From what I can tell any differences in teaching are negligible and are more a matter of style than substance. There may be substantive differences as far as their schemes of justification are concerned, but I honestly don't see them. Perhaps you can provide some demonstration where these men differ concerning the way of salvation? 



> In regardds to the position paper, I don't think the paper was designed to drive anyone from the denomination (of so, shame on them), but rather to reaffirm what we believed. The desire was not to add to our requirements for belief, but to clarify them. Interestingly, this provides better opportunity to engage in presbyterian debate/discussion with FV advocates in a more winsome way, rather than simply driving one out from the fold.



What?
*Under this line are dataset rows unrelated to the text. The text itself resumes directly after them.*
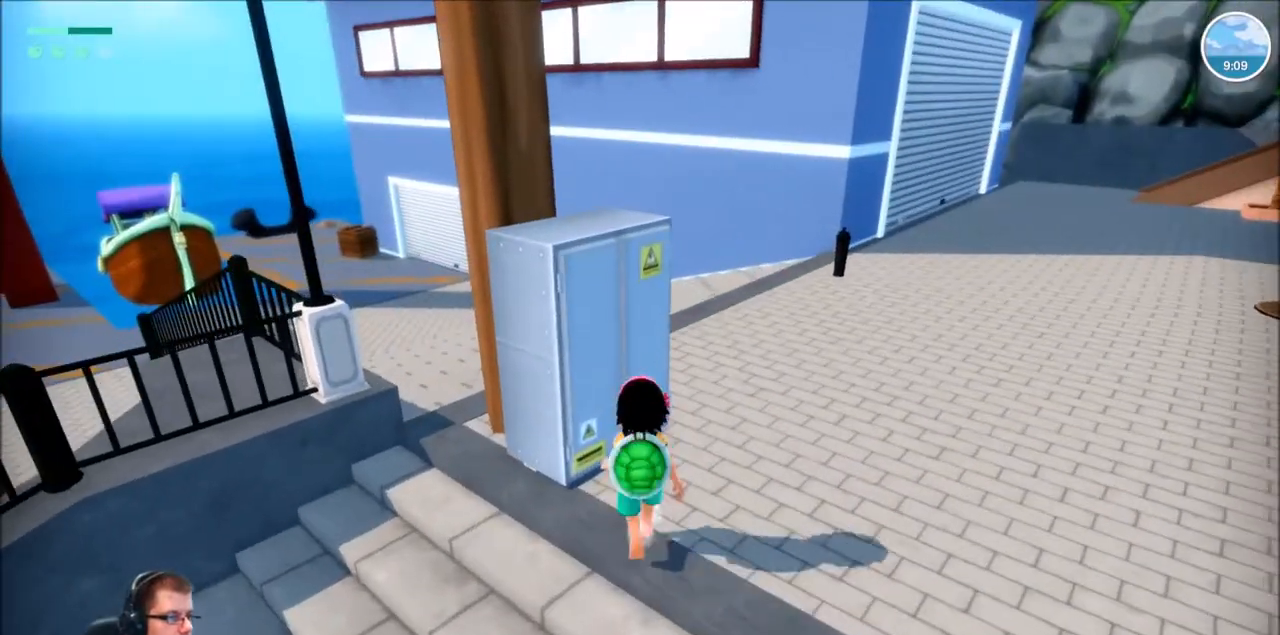
{"buttons": [], "left_stick": "center", "right_stick": "center", "events": []}
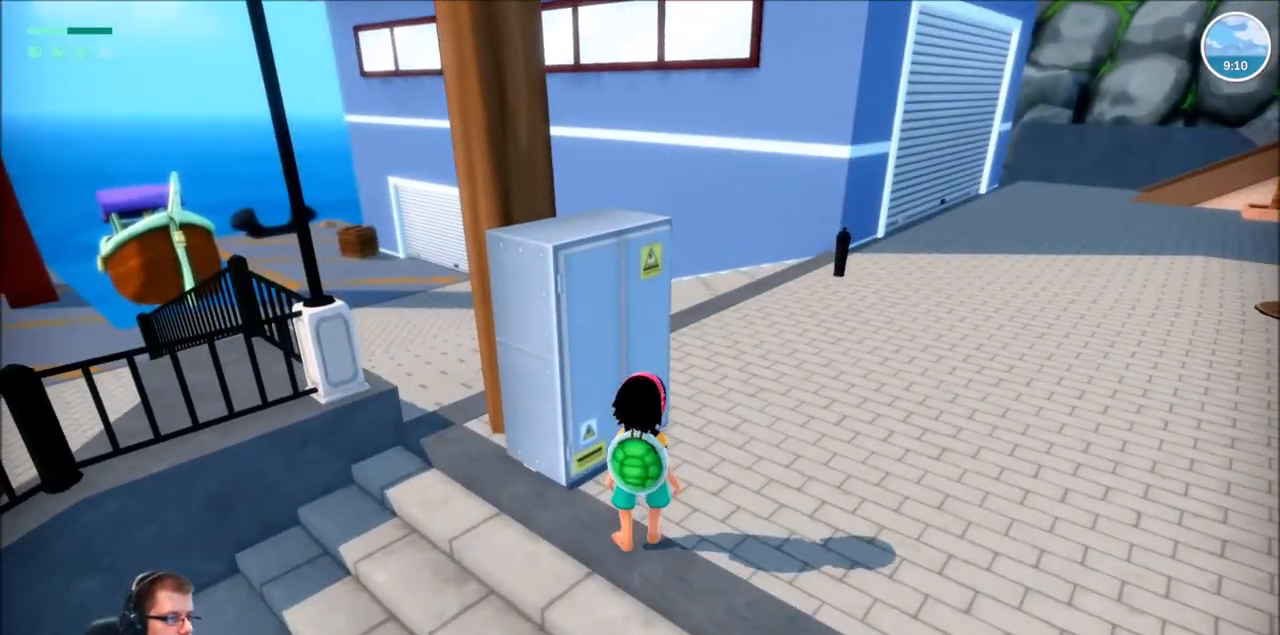
{"buttons": [], "left_stick": "up-right", "right_stick": "right", "events": [[301, "left_stick", "right"], [467, "right_stick", "right"], [501, "left_stick", "up-right"]]}
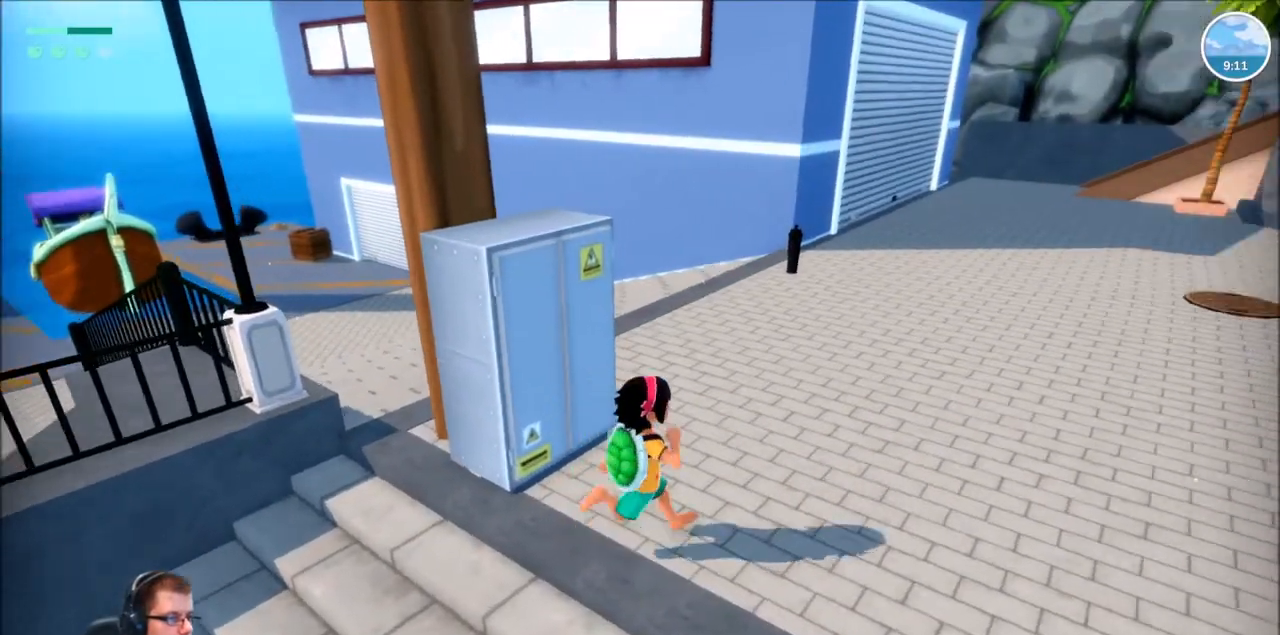
{"buttons": ["DPAD_DOWN"], "left_stick": "center", "right_stick": "center", "events": [[233, "left_stick", "center"], [400, "right_stick", "center"], [467, "DPAD_DOWN", "down"]]}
The PCA doesn't already know where it stands concerning the doctrine of justification? There have been conferences, books, articles galore on both sides, so a denominational study report serves no real purpose, changes no minds, and arguably leads no one to repentance. Frankly, in my opinion they more often are used to provide cover and justification for those who would teach doctrines contrary to the system they publicly vowed to uphold. The PCA's report on the doctrine of creation comes to mind. 



> An important aspect to remember in all this is that there are people involved, and we must show concern for their souls which takes time and effort.



Which is why disciplinary actions against those real people who teach the false gospel of the FV & NPP is needed and not another winsome report by a study committee. Justification by mere belief alone is not some debatable point that is open for discussion. 

I realize things move slowly (Andy Webb says the PCA moves at a "glacial pace") and everything must be done in order, but I can't help but think among many peace trumps purity which in my view is unconscionable given what's at stake in this controversy. Like I said, I hope and pray I'm wrong concerning the PCA, but I don't see why its going the way of the OPC is not a real possibility. 

I can embrace a man as a brother in Christ who, say, might hold to a day/age view of creation, but a man who would teach a "gospel" premised on our works of obedience, even by faith, to a conditional covenant as a means to achieve our "final justification" is nothing more than a Judiazer. Frankly, I don't care one whit how admired or how many friends he might have at GA. I wouldn't care if he was my own natural father. If we really love these men then the action needed isn't winsome debate and gentle persuasion. Real people are suffering under the teaching of these men (and many right here in my own immediate community and within my own presbytery) and the souls of real people under the care of these (false) teachers are at stake.


----------



## Romans922 (Mar 7, 2007)

Any news from the SJC? Fred said it was supposed to start on March 1st.


----------